Top 3 models by speed using only the top 3 features:

Learner: lgbm
Val Loss (RMSE): 268.1706210848114
Wall Clock Time: 0.14544463157653809
Config:
  n_estimators: 4
  num_leaves: 4
  min_child_samples: 20
  learning_rate: 0.09999999999999995
  log_max_bin: 8
  colsample_bytree: 1.0
  reg_alpha: 0.0009765625
  reg_lambda: 1.0

Learner: lgbm
Val Loss (RMSE): 261.53183392834137
Wall Clock Time: 0.4026212692260742
Config:
  n_estimators: 4
  num_leaves: 4
  min_child_samples: 12
  learning_rate: 0.26770501231052046
  log_max_bin: 7
  colsample_bytree: 1.0
  reg_alpha: 0.001348364934537134
  reg_lambda: 1.4442580148221913

Learner: lgbm
Val Loss (RMSE): 257.1304090799774
Wall Clock Time: 0.7351562976837158
Config:
  n_estimators: 11
  num_leaves: 4
  min_child_samples: 9
  learning_rate: 0.7260594590615893
  log_max_bin: 9
  colsample_bytree: 0.9285002286474459
  reg_alpha: 0.0036840681931986645
  reg_lambda: 0.7532480505730402


### How does the top models compare to your previously developed model (assignments 1 and 2) in terms of validation score and speed?

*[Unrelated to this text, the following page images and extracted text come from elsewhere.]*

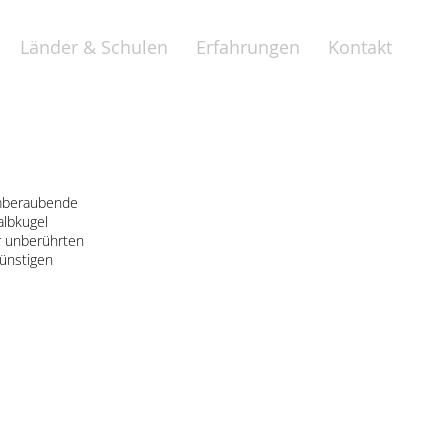
Länder & Schulen
Erfahrungen
Kontakt
temberaubende
albkugel
r unberührten
ünstigen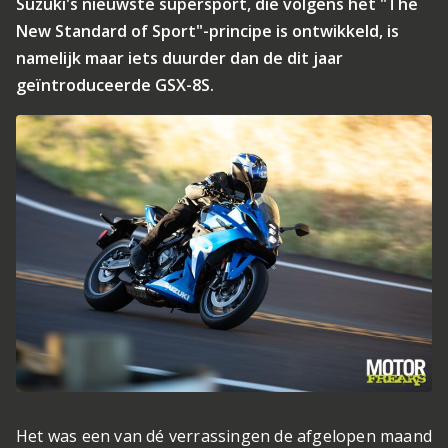
Suzuki's nieuwste supersport, die volgens het "The
New Standard of Sport"-principe is ontwikkeld, is
namelijk maar iets duurder dan de dit jaar
geïntroduceerde GSX-8S.
Het was een van dé verrassingen de afgelopen maand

#### **AutoML (FLAML) Top Model (lowest RMSE)**

* **Learner:** `lgbm`
* **Validation RMSE:** **137.89**
* **Training Time (Wall Clock):** **60.34 sec**

#### **Assignment 2 (Feature Store + MLflow)**

* **Model:** `rf-model` (Random Forest)
* **Validation RMSE:** **178.85**
* **R²:** **0.589**
* **Training Time:** **5 sec**

#### **Assignment 1 (Data Versioning)**

* No RMSE
* R² Instead


---

### **Comparison Summary**

| Model Source     | RMSE            | Speed                    |
| ---------------- | --------------- | ------------------------ |
| **FLAML AutoML** | **137.89**    | 60.34 sec             |
| **Assignment 2** | 178.85        | **5 sec**              |
| **Assignment 1** | R² Instead    | (Unmeasured, but fast) |

---

### **Conclusion**

* **FLAML AutoML** gives the **best RMSE (137.89)**, indicating the most accurate model overall.
* **Assignment 2** trains much **faster (5 sec)** but at the cost of **worse performance**.
* **Assignment 1** training time is not available .



### Is your platform AutoML no-code/low-code/full-code and why?

Low-code — because I used minimal code to run FLAML AutoML, which automatically selected, tuned, and evaluated models without manually coding each one.